--- START ---
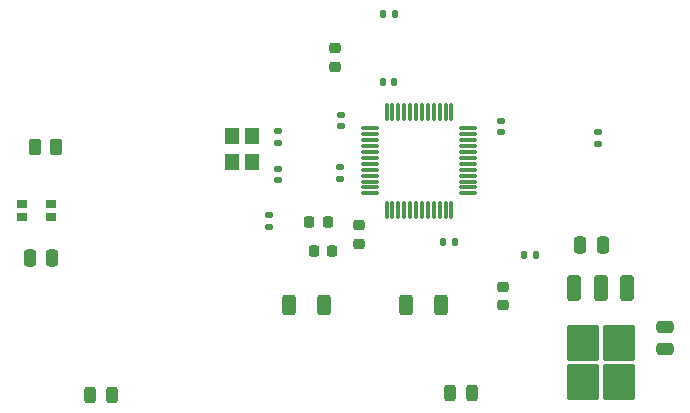
<source format=gbr>
%TF.GenerationSoftware,KiCad,Pcbnew,7.0.10*%
%TF.CreationDate,2024-01-12T17:51:54+01:00*%
%TF.ProjectId,LightDudu4Lila,4c696768-7444-4756-9475-344c696c612e,rev?*%
%TF.SameCoordinates,Original*%
%TF.FileFunction,Paste,Top*%
%TF.FilePolarity,Positive*%
%FSLAX46Y46*%
G04 Gerber Fmt 4.6, Leading zero omitted, Abs format (unit mm)*
G04 Created by KiCad (PCBNEW 7.0.10) date 2024-01-12 17:51:54*
%MOMM*%
%LPD*%
G01*
G04 APERTURE LIST*
G04 Aperture macros list*
%AMRoundRect*
0 Rectangle with rounded corners*
0 $1 Rounding radius*
0 $2 $3 $4 $5 $6 $7 $8 $9 X,Y pos of 4 corners*
0 Add a 4 corners polygon primitive as box body*
4,1,4,$2,$3,$4,$5,$6,$7,$8,$9,$2,$3,0*
0 Add four circle primitives for the rounded corners*
1,1,$1+$1,$2,$3*
1,1,$1+$1,$4,$5*
1,1,$1+$1,$6,$7*
1,1,$1+$1,$8,$9*
0 Add four rect primitives between the rounded corners*
20,1,$1+$1,$2,$3,$4,$5,0*
20,1,$1+$1,$4,$5,$6,$7,0*
20,1,$1+$1,$6,$7,$8,$9,0*
20,1,$1+$1,$8,$9,$2,$3,0*%
G04 Aperture macros list end*
%ADD10RoundRect,0.140000X0.140000X0.170000X-0.140000X0.170000X-0.140000X-0.170000X0.140000X-0.170000X0*%
%ADD11RoundRect,0.250000X-0.250000X-0.475000X0.250000X-0.475000X0.250000X0.475000X-0.250000X0.475000X0*%
%ADD12RoundRect,0.225000X0.225000X0.250000X-0.225000X0.250000X-0.225000X-0.250000X0.225000X-0.250000X0*%
%ADD13RoundRect,0.250000X-0.312500X-0.625000X0.312500X-0.625000X0.312500X0.625000X-0.312500X0.625000X0*%
%ADD14RoundRect,0.140000X0.170000X-0.140000X0.170000X0.140000X-0.170000X0.140000X-0.170000X-0.140000X0*%
%ADD15RoundRect,0.250000X0.312500X0.625000X-0.312500X0.625000X-0.312500X-0.625000X0.312500X-0.625000X0*%
%ADD16RoundRect,0.140000X-0.140000X-0.170000X0.140000X-0.170000X0.140000X0.170000X-0.140000X0.170000X0*%
%ADD17RoundRect,0.250000X-0.350000X0.850000X-0.350000X-0.850000X0.350000X-0.850000X0.350000X0.850000X0*%
%ADD18RoundRect,0.250000X-1.125000X1.275000X-1.125000X-1.275000X1.125000X-1.275000X1.125000X1.275000X0*%
%ADD19RoundRect,0.250000X0.262500X0.450000X-0.262500X0.450000X-0.262500X-0.450000X0.262500X-0.450000X0*%
%ADD20RoundRect,0.218750X-0.256250X0.218750X-0.256250X-0.218750X0.256250X-0.218750X0.256250X0.218750X0*%
%ADD21RoundRect,0.250000X0.475000X-0.250000X0.475000X0.250000X-0.475000X0.250000X-0.475000X-0.250000X0*%
%ADD22RoundRect,0.140000X-0.170000X0.140000X-0.170000X-0.140000X0.170000X-0.140000X0.170000X0.140000X0*%
%ADD23RoundRect,0.243750X-0.243750X-0.456250X0.243750X-0.456250X0.243750X0.456250X-0.243750X0.456250X0*%
%ADD24RoundRect,0.250000X0.250000X0.475000X-0.250000X0.475000X-0.250000X-0.475000X0.250000X-0.475000X0*%
%ADD25RoundRect,0.135000X0.135000X0.185000X-0.135000X0.185000X-0.135000X-0.185000X0.135000X-0.185000X0*%
%ADD26RoundRect,0.135000X-0.185000X0.135000X-0.185000X-0.135000X0.185000X-0.135000X0.185000X0.135000X0*%
%ADD27RoundRect,0.135000X-0.135000X-0.185000X0.135000X-0.185000X0.135000X0.185000X-0.135000X0.185000X0*%
%ADD28R,1.200000X1.400000*%
%ADD29R,0.900000X0.700000*%
%ADD30RoundRect,0.225000X0.250000X-0.225000X0.250000X0.225000X-0.250000X0.225000X-0.250000X-0.225000X0*%
%ADD31RoundRect,0.075000X-0.662500X-0.075000X0.662500X-0.075000X0.662500X0.075000X-0.662500X0.075000X0*%
%ADD32RoundRect,0.075000X-0.075000X-0.662500X0.075000X-0.662500X0.075000X0.662500X-0.075000X0.662500X0*%
G04 APERTURE END LIST*
D10*
%TO.C,C1*%
X109319000Y-85725000D03*
X108359000Y-85725000D03*
%TD*%
D11*
%TO.C,C13*%
X119954000Y-85979000D03*
X121854000Y-85979000D03*
%TD*%
D12*
%TO.C,C8*%
X98946000Y-86487000D03*
X97396000Y-86487000D03*
%TD*%
D13*
%TO.C,R6*%
X105217500Y-91059000D03*
X108142500Y-91059000D03*
%TD*%
D14*
%TO.C,C6*%
X99568000Y-80363000D03*
X99568000Y-79403000D03*
%TD*%
D15*
%TO.C,R5*%
X98236500Y-91059000D03*
X95311500Y-91059000D03*
%TD*%
D16*
%TO.C,C4*%
X103253000Y-72161400D03*
X104213000Y-72161400D03*
%TD*%
D14*
%TO.C,C3*%
X99669000Y-75918000D03*
X99669000Y-74958000D03*
%TD*%
D17*
%TO.C,U3*%
X123946000Y-89653000D03*
X121666000Y-89653000D03*
D18*
X123191000Y-94278000D03*
X120141000Y-94278000D03*
X123191000Y-97628000D03*
X120141000Y-97628000D03*
D17*
X119386000Y-89653000D03*
%TD*%
D19*
%TO.C,R4*%
X75588500Y-77724000D03*
X73763500Y-77724000D03*
%TD*%
D20*
%TO.C,D1*%
X113411000Y-89509500D03*
X113411000Y-91084500D03*
%TD*%
D21*
%TO.C,C12*%
X127127000Y-94803000D03*
X127127000Y-92903000D03*
%TD*%
D22*
%TO.C,C11*%
X94361000Y-79530000D03*
X94361000Y-80490000D03*
%TD*%
D14*
%TO.C,C10*%
X94361000Y-77315000D03*
X94361000Y-76355000D03*
%TD*%
D23*
%TO.C,D2*%
X78437500Y-98679000D03*
X80312500Y-98679000D03*
%TD*%
D24*
%TO.C,C14*%
X75245000Y-87122000D03*
X73345000Y-87122000D03*
%TD*%
D22*
%TO.C,C2*%
X113258000Y-75466000D03*
X113258000Y-76426000D03*
%TD*%
D23*
%TO.C,D3*%
X108917500Y-98552000D03*
X110792500Y-98552000D03*
%TD*%
D25*
%TO.C,R3*%
X116209000Y-86868000D03*
X115189000Y-86868000D03*
%TD*%
D26*
%TO.C,R2*%
X121412000Y-76452000D03*
X121412000Y-77472000D03*
%TD*%
D27*
%TO.C,R1*%
X103249000Y-66421000D03*
X104269000Y-66421000D03*
%TD*%
D28*
%TO.C,X1*%
X90463000Y-76751000D03*
X90463000Y-78951000D03*
X92163000Y-78951000D03*
X92163000Y-76751000D03*
%TD*%
D12*
%TO.C,C7*%
X98565000Y-84074000D03*
X97015000Y-84074000D03*
%TD*%
D29*
%TO.C,IC1*%
X75164000Y-82508000D03*
X75164000Y-83608000D03*
X72664000Y-82508000D03*
X72664000Y-83608000D03*
%TD*%
D22*
%TO.C,C9*%
X93599000Y-83467000D03*
X93599000Y-84427000D03*
%TD*%
D30*
%TO.C,C5*%
X99161000Y-70879000D03*
X99161000Y-69329000D03*
%TD*%
D31*
%TO.C,U2*%
X102136500Y-76117000D03*
X102136500Y-76617000D03*
X102136500Y-77117000D03*
X102136500Y-77617000D03*
X102136500Y-78117000D03*
X102136500Y-78617000D03*
X102136500Y-79117000D03*
X102136500Y-79617000D03*
X102136500Y-80117000D03*
X102136500Y-80617000D03*
X102136500Y-81117000D03*
X102136500Y-81617000D03*
D32*
X103549000Y-83029500D03*
X104049000Y-83029500D03*
X104549000Y-83029500D03*
X105049000Y-83029500D03*
X105549000Y-83029500D03*
X106049000Y-83029500D03*
X106549000Y-83029500D03*
X107049000Y-83029500D03*
X107549000Y-83029500D03*
X108049000Y-83029500D03*
X108549000Y-83029500D03*
X109049000Y-83029500D03*
D31*
X110461500Y-81617000D03*
X110461500Y-81117000D03*
X110461500Y-80617000D03*
X110461500Y-80117000D03*
X110461500Y-79617000D03*
X110461500Y-79117000D03*
X110461500Y-78617000D03*
X110461500Y-78117000D03*
X110461500Y-77617000D03*
X110461500Y-77117000D03*
X110461500Y-76617000D03*
X110461500Y-76117000D03*
D32*
X109049000Y-74704500D03*
X108549000Y-74704500D03*
X108049000Y-74704500D03*
X107549000Y-74704500D03*
X107049000Y-74704500D03*
X106549000Y-74704500D03*
X106049000Y-74704500D03*
X105549000Y-74704500D03*
X105049000Y-74704500D03*
X104549000Y-74704500D03*
X104049000Y-74704500D03*
X103549000Y-74704500D03*
%TD*%
D20*
%TO.C,FB1*%
X101219000Y-84302500D03*
X101219000Y-85877500D03*
%TD*%
M02*

</source>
--- END ---
> **Problem details**:
Nothing but the lines from the start of the listing through the line with "4,1,4,$2,$3,$4,$5,$6,$7,$8,$9,$2,$3,0*" belongs in the answer, each one retyped exactly and without pictures.

> **Response area**:
<source format=gbr>
%TF.GenerationSoftware,KiCad,Pcbnew,7.0.10*%
%TF.CreationDate,2024-01-12T17:51:54+01:00*%
%TF.ProjectId,LightDudu4Lila,4c696768-7444-4756-9475-344c696c612e,rev?*%
%TF.SameCoordinates,Original*%
%TF.FileFunction,Paste,Top*%
%TF.FilePolarity,Positive*%
%FSLAX46Y46*%
G04 Gerber Fmt 4.6, Leading zero omitted, Abs format (unit mm)*
G04 Created by KiCad (PCBNEW 7.0.10) date 2024-01-12 17:51:54*
%MOMM*%
%LPD*%
G01*
G04 APERTURE LIST*
G04 Aperture macros list*
%AMRoundRect*
0 Rectangle with rounded corners*
0 $1 Rounding radius*
0 $2 $3 $4 $5 $6 $7 $8 $9 X,Y pos of 4 corners*
0 Add a 4 corners polygon primitive as box body*
4,1,4,$2,$3,$4,$5,$6,$7,$8,$9,$2,$3,0*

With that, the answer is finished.